* Exercise
Copy the stretch of the items below from the line containing "pose: elev=22.2 azim=282.7" through the line containing "Dot at: (201, 254)", with both of those lines included.

•••••

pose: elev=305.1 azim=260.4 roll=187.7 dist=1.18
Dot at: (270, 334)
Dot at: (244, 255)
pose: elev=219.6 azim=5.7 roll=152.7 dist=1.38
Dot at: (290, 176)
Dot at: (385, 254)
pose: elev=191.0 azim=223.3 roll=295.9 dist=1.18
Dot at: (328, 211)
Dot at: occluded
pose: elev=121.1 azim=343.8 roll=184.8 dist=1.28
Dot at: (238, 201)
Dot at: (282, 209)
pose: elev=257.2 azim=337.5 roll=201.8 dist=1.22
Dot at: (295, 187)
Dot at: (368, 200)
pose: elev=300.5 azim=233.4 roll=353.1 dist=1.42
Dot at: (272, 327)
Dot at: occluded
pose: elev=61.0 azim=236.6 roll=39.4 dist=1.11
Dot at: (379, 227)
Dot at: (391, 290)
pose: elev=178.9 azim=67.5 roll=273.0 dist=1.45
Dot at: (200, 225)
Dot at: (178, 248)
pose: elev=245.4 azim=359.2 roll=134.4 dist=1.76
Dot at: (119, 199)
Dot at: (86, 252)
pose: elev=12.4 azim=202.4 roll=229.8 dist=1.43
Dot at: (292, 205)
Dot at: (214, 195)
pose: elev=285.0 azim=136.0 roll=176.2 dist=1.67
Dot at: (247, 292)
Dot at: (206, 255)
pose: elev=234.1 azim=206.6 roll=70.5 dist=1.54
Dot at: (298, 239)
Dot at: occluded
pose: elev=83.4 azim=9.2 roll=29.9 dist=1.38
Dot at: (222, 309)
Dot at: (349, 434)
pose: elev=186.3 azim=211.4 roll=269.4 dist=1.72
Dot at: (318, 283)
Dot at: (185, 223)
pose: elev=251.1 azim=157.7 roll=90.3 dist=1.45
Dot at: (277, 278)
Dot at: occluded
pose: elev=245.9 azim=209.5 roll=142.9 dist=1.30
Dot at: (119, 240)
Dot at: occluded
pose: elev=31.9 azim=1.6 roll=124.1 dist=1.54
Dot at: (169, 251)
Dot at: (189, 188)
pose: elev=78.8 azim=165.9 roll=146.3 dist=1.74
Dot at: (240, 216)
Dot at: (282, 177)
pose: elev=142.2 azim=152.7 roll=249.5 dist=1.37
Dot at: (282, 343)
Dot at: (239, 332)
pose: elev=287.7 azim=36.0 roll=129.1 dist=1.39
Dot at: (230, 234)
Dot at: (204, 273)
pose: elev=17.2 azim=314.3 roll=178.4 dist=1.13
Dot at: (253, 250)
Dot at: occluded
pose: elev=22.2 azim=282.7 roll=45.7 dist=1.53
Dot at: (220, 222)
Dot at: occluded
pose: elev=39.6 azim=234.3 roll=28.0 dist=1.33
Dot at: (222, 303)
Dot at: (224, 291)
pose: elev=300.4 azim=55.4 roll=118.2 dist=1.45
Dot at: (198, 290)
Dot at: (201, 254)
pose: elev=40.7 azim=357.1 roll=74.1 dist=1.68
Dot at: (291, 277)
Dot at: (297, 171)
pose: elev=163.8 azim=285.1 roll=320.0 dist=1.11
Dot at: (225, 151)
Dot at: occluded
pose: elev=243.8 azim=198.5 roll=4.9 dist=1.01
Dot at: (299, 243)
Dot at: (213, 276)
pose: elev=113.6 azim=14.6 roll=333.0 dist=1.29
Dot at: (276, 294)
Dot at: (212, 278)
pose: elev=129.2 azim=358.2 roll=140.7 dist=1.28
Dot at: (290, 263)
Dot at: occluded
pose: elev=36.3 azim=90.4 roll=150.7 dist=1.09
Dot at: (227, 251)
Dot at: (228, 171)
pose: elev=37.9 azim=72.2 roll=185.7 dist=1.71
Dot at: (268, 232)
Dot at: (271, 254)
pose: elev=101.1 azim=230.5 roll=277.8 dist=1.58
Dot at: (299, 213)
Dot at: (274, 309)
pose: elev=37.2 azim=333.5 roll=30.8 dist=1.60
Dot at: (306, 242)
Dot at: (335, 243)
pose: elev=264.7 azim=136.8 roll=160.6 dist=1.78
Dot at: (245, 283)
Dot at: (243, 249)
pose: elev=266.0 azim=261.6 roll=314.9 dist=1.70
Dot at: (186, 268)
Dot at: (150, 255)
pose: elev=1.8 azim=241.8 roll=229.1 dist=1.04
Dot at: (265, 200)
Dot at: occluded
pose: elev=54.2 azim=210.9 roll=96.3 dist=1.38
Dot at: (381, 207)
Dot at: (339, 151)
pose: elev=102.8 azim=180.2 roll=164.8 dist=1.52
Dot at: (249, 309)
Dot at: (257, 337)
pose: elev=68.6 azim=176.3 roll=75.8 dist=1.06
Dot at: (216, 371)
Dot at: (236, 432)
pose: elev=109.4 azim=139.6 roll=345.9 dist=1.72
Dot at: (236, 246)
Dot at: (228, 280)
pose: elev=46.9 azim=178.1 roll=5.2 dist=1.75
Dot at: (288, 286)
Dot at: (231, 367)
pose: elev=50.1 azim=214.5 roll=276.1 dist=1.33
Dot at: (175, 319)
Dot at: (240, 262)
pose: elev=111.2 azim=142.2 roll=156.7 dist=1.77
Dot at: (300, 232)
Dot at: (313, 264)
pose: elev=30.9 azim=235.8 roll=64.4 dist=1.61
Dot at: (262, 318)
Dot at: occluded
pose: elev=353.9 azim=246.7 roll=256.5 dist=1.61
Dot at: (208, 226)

•••••

* Result of this task
pose: elev=22.2 azim=282.7 roll=45.7 dist=1.53
Dot at: (220, 222)
Dot at: occluded
pose: elev=39.6 azim=234.3 roll=28.0 dist=1.33
Dot at: (222, 303)
Dot at: (224, 291)
pose: elev=300.4 azim=55.4 roll=118.2 dist=1.45
Dot at: (198, 290)
Dot at: (201, 254)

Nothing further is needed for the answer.